Verbatim copy, images removed: write out the entries below.

[Supplied records]

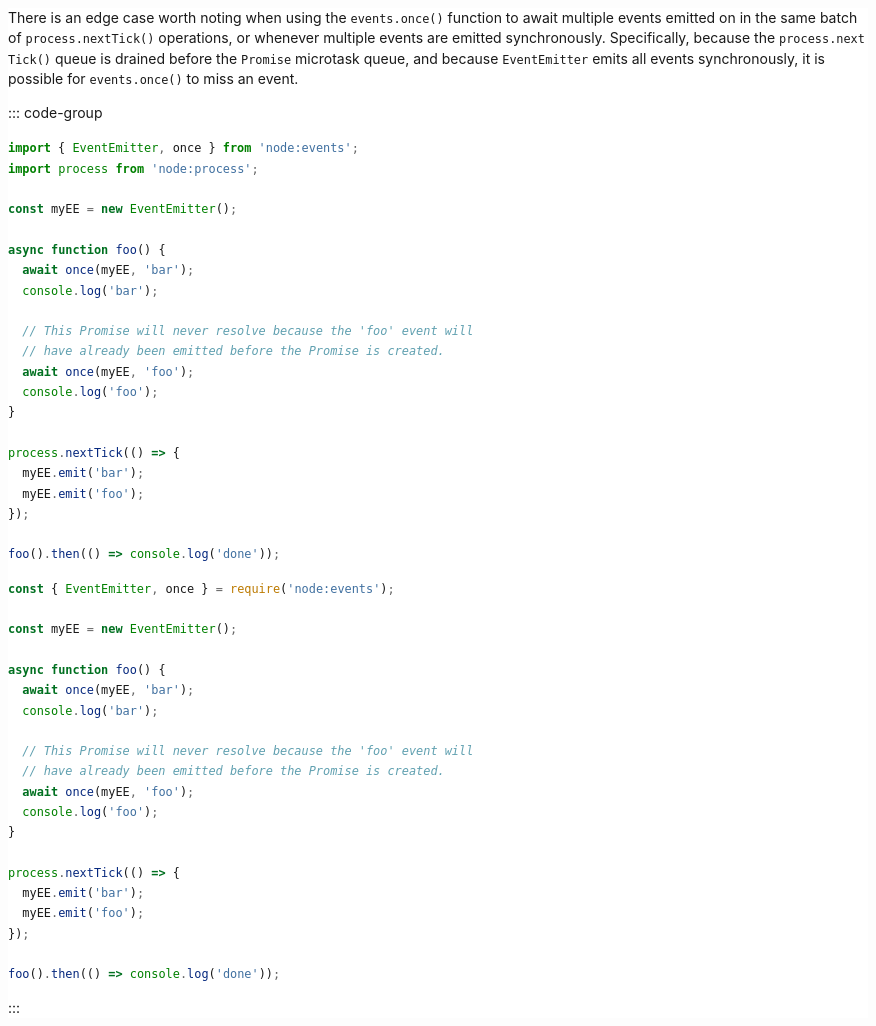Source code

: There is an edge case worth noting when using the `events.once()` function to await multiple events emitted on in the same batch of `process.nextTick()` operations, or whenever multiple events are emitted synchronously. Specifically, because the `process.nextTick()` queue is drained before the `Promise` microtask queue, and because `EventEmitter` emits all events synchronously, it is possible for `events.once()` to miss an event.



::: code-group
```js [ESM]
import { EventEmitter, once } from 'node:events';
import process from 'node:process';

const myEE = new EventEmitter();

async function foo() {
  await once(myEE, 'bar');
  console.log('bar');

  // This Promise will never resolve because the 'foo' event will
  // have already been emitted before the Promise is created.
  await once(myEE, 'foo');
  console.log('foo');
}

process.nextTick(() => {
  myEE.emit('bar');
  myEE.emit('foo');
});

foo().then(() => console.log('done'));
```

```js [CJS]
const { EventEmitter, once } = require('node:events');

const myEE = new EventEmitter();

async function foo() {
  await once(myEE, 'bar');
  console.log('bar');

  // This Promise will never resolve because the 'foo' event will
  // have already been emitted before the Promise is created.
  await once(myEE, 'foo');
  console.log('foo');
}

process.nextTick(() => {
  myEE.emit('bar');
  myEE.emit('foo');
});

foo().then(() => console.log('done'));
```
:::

[/Supplied records]

(Answer box)
Source code

: There is an edge case worth noting when using the `events.once()` function to await multiple events emitted on in the same batch of `process.nextTick()` operations, or whenever multiple events are emitted synchronously. Specifically, because the `process.nextTick()` queue is drained before the `Promise` microtask queue, and because `EventEmitter` emits all events synchronously, it is possible for `events.once()` to miss an event.



::: code-group
```js [ESM]
import { EventEmitter, once } from 'node:events';
import process from 'node:process';

const myEE = new EventEmitter();

async function foo() {
  await once(myEE, 'bar');
  console.log('bar');

  // This Promise will never resolve because the 'foo' event will
  // have already been emitted before the Promise is created.
  await once(myEE, 'foo');
  console.log('foo');
}

process.nextTick(() => {
  myEE.emit('bar');
  myEE.emit('foo');
});

foo().then(() => console.log('done'));
```

```js [CJS]
const { EventEmitter, once } = require('node:events');

const myEE = new EventEmitter();

async function foo() {
  await once(myEE, 'bar');
  console.log('bar');

  // This Promise will never resolve because the 'foo' event will
  // have already been emitted before the Promise is created.
  await once(myEE, 'foo');
  console.log('foo');
}

process.nextTick(() => {
  myEE.emit('bar');
  myEE.emit('foo');
});

foo().then(() => console.log('done'));
```
:::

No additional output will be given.